УПРАЖНЕНИЕ: Подхватите приведенный ниже рассказ о приезде в Иерусалим и продолжите его сразу после последней фразы.

ТЕКСТОВЫЙ ФРАГМЕНТ:

+ + + + + + +

Все равно интересно: так долго мечтал побывать здесь, фантазии всякие в голове рисовались, переживал, а тут — проезжаешь пару десятков километров из Тель-Авива, видишь знак «Jerusalem», выходишь из здания автовокзала и пытаешься совместить попытку осознания того, что здесь самое что ни на есть библейское место с необходимостью найти нужную гостиницу и со связанной со всем этим суетой. Гостиница, кстати, в Старом городе, в сотне метров от Храма Гроба Господня. Познакомившись, поговорив с неторопливыми, но по-восточному гостеприимными хозяевами-арабами, кинув вещи, отдышавшись, я решил взять «тайм-аут»: спокойно выпить кофе и начать спокойно относиться к тому, где я нахожусь, слава Богу. И вообще, оказавшись в Израиле, наверное, стоит смириться со следующим обстоятельством: «все сразу» не увидишь. Во-первых, не успеешь. Во-вторых, в погоне за «всем сразу» сильно рискуешь остаться безо всего решительно. В-третьих, что это вообще за «все сразу», это «all included»?! Что, Святая земля — место удовлетворения религиозных нужд туриста, что ли? Или же относиться к своему пребыванию здесь стоит внимательнее, неторопливо? Так что решил брать пример с хозяев-арабов: неторопливо, спокойно смотреть на мир, давая возможность поработать не только глазам и ногам, но и сердцу.

+ + + + + + +

ИСХОДНЫЕ ДАННЫЕ:
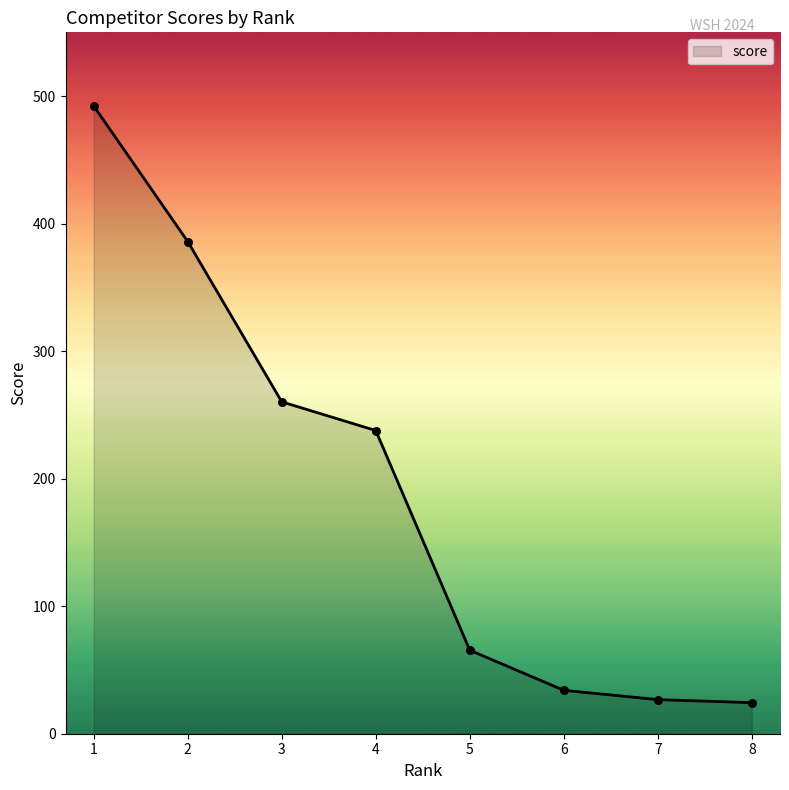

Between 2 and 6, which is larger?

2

+ + + + + + +

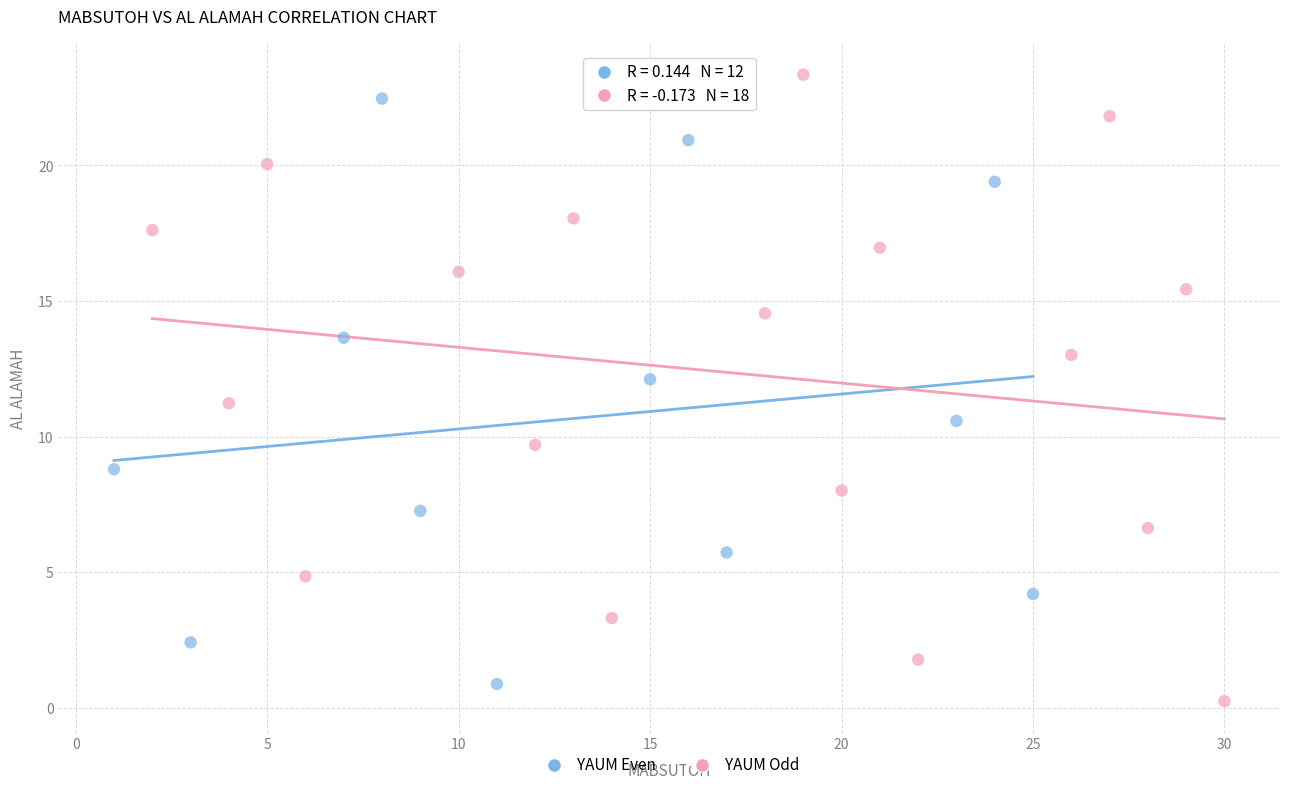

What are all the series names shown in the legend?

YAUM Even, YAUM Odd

+ + + + + + +

РЕЗУЛЬТАТ ВЫПОЛНЕНИЯ:
Знакомая из Эстонии, побывав в Псково-Печорском монастыре, призналась мне: «Ну, как я могу рассказывать о своих чувствах в этой обители? Когда говоришь вслух или пишешь, все равно самого главного не скажешь, а твои светлые чувства тускнеют. Печоры пережить надо самому — тогда все поймешь». Есть и настоятельный совет, который мы ежедневно можем увидеть/услышать в церкви после завершения чтения благодарственных молитв: «После Причастия каждый да пребывает в немногословии и чистоте, чтобы достойно сохранить в себе Христа принятого». Так что пускаться в многословие и сладкословие очень бы не хотелось. Иначе очень некрасиво получится: открыть фотоальбом, ткнуть пальцем — «а вот это я на Голгофе!» — и еще что-нибудь о том, как «там благодатно» прочирикать. Фу. Иерусалим все-таки — не Париж какой-нибудь, романтические чувства тут неуместны.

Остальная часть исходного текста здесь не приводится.